# We will miss you all very much



## Ninong

I need help in translating this line into Tagalog (We will miss you all very much)


----------



## Chriszinho85

I think to say "we will miss you all," you could say "mamimiss namin kayo." I'm not sure if that's how you write "mamimiss."  I'm also not sure how you could say "very much."


----------



## Ninong

Chriszinho85:
Thank you so much for the reply, it was very helpful.  Ninong


----------



## epistolario

Ninong said:


> I need help in translating this line into Tagalog (We will miss you all very much)

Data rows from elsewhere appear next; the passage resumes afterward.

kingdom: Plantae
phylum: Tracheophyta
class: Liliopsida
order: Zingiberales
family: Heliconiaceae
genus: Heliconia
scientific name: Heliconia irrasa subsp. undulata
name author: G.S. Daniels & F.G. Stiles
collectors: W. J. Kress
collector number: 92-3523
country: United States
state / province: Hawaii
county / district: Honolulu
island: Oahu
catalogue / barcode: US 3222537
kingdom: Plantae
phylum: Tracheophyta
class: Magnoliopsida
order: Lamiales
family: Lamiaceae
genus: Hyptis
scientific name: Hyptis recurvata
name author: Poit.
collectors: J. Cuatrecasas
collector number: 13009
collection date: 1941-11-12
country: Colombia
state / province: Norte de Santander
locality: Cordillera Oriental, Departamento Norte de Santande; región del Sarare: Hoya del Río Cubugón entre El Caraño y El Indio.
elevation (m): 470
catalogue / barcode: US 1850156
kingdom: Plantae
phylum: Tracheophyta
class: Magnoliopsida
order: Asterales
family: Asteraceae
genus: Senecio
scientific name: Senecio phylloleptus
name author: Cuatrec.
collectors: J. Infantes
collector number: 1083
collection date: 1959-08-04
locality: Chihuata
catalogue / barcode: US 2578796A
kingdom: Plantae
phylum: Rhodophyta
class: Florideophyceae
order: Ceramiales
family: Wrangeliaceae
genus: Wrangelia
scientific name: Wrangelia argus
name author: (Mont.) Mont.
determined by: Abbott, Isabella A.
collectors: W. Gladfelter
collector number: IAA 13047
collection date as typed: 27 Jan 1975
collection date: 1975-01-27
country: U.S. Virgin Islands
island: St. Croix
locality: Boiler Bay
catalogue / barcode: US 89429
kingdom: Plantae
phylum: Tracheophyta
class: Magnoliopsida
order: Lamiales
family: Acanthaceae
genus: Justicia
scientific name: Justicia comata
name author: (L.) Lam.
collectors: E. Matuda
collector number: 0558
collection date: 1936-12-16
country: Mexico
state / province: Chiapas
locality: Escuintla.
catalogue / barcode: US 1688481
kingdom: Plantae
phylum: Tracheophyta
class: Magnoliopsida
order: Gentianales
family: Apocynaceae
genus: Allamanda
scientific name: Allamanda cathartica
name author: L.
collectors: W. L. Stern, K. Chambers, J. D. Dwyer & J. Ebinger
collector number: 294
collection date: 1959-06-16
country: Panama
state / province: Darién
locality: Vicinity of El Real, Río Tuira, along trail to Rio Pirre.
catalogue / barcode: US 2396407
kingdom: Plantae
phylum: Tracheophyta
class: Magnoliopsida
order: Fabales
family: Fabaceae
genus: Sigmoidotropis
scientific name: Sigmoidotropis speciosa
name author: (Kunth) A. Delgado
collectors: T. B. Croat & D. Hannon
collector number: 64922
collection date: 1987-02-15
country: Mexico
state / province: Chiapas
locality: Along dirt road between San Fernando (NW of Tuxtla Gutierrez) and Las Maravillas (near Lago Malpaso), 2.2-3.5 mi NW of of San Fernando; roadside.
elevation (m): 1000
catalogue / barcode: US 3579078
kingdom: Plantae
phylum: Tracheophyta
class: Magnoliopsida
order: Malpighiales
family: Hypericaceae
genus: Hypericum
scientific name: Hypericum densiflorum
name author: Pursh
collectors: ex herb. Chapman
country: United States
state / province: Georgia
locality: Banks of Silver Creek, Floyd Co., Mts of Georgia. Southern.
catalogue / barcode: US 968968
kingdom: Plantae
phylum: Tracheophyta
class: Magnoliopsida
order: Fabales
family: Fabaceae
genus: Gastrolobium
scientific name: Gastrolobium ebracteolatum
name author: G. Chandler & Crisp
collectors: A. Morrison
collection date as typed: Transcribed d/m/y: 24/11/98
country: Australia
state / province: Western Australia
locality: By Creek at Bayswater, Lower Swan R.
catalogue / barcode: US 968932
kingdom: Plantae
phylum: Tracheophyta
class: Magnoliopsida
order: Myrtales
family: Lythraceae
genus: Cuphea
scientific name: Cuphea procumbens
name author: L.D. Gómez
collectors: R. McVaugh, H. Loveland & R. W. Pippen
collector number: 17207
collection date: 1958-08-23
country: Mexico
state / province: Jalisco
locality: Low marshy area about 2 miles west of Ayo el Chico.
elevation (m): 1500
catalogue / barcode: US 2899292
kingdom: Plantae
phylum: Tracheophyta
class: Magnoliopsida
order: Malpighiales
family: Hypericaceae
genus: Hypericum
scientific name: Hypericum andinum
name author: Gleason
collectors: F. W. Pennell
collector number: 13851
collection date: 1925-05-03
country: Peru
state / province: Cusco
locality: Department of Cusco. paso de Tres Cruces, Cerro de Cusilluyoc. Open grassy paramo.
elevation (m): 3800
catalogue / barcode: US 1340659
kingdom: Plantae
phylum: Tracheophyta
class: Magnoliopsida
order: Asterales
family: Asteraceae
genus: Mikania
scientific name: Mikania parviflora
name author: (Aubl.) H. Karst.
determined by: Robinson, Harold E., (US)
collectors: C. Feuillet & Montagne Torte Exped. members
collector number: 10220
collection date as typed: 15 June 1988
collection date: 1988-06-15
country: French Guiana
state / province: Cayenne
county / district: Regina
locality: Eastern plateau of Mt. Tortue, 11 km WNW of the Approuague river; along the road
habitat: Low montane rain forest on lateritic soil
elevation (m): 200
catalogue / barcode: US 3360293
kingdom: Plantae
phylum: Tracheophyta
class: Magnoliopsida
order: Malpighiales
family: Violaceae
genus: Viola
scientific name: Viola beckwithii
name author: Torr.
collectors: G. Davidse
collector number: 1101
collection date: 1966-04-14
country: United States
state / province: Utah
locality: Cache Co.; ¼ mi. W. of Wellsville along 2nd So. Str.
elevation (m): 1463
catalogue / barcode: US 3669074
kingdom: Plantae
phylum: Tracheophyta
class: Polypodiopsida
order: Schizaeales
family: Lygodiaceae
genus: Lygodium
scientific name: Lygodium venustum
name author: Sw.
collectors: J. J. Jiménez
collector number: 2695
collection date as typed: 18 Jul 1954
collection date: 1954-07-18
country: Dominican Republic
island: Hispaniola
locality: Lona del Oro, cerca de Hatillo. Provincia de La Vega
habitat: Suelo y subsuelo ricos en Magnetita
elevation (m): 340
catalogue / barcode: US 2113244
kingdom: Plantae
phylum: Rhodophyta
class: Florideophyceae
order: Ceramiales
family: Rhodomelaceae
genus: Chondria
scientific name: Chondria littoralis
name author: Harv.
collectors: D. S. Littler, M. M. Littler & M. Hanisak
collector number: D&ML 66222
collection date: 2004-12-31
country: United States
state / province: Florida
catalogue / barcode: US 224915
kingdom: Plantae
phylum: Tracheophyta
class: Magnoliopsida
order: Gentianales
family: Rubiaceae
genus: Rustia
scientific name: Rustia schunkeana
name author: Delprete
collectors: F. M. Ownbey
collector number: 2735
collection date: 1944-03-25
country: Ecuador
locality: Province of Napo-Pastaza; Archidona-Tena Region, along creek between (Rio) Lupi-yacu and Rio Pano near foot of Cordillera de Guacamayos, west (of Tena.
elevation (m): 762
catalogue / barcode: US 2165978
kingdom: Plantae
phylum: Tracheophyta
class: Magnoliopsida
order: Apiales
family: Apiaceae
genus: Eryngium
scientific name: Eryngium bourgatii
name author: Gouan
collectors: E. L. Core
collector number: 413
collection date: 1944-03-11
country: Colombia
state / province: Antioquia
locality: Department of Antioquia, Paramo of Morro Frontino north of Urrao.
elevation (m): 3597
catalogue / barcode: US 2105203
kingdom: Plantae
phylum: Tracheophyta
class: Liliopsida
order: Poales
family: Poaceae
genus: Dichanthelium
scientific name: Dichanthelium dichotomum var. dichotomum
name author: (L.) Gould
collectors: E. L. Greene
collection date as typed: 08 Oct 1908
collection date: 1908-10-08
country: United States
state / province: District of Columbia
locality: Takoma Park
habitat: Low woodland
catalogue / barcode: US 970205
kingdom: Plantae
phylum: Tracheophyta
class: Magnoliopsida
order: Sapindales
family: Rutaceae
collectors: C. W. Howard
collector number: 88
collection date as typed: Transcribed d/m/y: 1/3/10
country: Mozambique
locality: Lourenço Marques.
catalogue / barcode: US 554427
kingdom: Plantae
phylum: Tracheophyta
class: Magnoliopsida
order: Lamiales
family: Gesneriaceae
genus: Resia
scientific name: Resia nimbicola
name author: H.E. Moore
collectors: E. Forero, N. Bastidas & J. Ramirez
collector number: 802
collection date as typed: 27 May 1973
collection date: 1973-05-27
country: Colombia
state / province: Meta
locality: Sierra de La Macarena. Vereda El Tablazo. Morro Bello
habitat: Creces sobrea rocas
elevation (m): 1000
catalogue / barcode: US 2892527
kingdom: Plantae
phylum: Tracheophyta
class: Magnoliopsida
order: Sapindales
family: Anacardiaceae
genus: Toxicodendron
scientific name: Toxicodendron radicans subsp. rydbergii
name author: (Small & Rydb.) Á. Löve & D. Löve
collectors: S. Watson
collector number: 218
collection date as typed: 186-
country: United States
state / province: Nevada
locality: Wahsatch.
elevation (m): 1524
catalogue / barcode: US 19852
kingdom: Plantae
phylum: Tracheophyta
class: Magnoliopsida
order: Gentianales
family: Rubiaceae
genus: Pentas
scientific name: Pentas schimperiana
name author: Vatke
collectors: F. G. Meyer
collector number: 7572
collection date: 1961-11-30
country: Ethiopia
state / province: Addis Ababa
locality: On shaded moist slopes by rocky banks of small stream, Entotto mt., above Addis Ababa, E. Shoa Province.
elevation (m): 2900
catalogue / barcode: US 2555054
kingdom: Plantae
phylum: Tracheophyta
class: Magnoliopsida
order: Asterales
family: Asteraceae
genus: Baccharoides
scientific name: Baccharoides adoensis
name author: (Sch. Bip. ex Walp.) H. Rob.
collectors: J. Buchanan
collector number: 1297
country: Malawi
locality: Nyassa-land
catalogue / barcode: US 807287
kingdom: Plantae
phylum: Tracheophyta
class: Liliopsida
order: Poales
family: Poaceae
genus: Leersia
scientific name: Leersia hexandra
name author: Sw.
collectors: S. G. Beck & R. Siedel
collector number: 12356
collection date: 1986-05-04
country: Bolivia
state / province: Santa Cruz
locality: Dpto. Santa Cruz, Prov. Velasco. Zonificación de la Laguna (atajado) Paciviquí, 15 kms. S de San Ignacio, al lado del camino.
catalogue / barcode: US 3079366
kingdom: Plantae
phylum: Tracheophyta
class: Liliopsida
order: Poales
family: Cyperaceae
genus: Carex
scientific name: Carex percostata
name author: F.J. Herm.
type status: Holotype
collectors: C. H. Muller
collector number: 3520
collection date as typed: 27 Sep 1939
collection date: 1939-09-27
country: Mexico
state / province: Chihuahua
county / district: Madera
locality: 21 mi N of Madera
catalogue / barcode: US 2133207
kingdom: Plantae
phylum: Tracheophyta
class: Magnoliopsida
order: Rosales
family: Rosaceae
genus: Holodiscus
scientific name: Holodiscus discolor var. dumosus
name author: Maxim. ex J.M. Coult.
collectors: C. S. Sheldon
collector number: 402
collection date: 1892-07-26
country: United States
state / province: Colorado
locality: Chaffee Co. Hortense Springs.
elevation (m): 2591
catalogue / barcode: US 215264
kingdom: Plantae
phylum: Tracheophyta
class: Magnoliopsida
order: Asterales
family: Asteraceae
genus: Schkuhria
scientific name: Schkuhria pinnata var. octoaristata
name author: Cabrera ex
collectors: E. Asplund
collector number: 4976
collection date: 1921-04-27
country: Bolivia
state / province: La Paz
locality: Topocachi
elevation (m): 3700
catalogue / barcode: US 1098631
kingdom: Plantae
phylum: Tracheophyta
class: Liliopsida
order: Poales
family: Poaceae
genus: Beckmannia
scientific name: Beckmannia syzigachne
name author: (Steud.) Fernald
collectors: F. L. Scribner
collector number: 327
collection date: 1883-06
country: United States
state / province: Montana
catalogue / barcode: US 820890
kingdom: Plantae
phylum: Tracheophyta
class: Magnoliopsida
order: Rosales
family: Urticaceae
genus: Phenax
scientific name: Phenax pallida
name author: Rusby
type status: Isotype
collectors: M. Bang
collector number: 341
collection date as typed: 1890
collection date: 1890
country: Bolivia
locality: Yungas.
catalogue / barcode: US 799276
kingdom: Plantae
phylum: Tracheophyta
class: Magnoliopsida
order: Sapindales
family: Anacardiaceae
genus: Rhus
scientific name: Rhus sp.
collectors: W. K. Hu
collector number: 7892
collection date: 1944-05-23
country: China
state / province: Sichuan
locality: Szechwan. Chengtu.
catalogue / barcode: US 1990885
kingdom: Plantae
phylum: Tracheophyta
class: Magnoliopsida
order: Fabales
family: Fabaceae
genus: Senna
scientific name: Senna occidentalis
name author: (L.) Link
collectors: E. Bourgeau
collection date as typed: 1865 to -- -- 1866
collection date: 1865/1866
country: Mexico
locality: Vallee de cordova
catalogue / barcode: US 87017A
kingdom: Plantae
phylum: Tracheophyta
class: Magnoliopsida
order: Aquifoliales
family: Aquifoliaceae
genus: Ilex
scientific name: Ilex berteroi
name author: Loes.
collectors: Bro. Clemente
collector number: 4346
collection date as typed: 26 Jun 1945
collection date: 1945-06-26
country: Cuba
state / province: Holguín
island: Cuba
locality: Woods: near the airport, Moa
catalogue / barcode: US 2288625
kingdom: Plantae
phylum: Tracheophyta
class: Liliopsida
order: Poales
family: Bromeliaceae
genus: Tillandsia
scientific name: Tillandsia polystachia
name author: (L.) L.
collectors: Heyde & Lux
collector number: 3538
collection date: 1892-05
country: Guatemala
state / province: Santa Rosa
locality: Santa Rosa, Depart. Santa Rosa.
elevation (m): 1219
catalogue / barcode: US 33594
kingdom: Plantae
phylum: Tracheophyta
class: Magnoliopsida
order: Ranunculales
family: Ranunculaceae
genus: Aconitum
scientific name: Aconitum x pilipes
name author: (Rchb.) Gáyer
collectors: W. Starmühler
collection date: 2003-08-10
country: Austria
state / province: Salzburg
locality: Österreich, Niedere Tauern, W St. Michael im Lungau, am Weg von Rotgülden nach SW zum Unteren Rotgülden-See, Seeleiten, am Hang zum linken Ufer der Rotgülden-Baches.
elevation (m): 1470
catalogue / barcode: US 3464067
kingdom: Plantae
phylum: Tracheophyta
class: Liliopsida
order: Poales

Yes, we have borrowed the English word *miss*:  

_Talagang* mamimiss namin kayong lahat. _

The word *talaga* means really; but I think, adding it to your sentence makes it equivalent to *very much* or at least, intensifies the *act of missing the person*.  But you can also translate my sentence as: 

We'll really miss you all.


----------



## Pinyot

_Nangungulila _- yearning, longing, missing

_Ako ay nangungulila sa iyong haplos._
I am missing your touch.
I miss your touch.

_Ako ay mangungulila kapag umalis ka._
I will miss you when you leave.

_Ako ay mangungulila sa iyo._ (seldom used, doesn't sound right in Tagalog)
I will miss you.
I will be yearning for you.


----------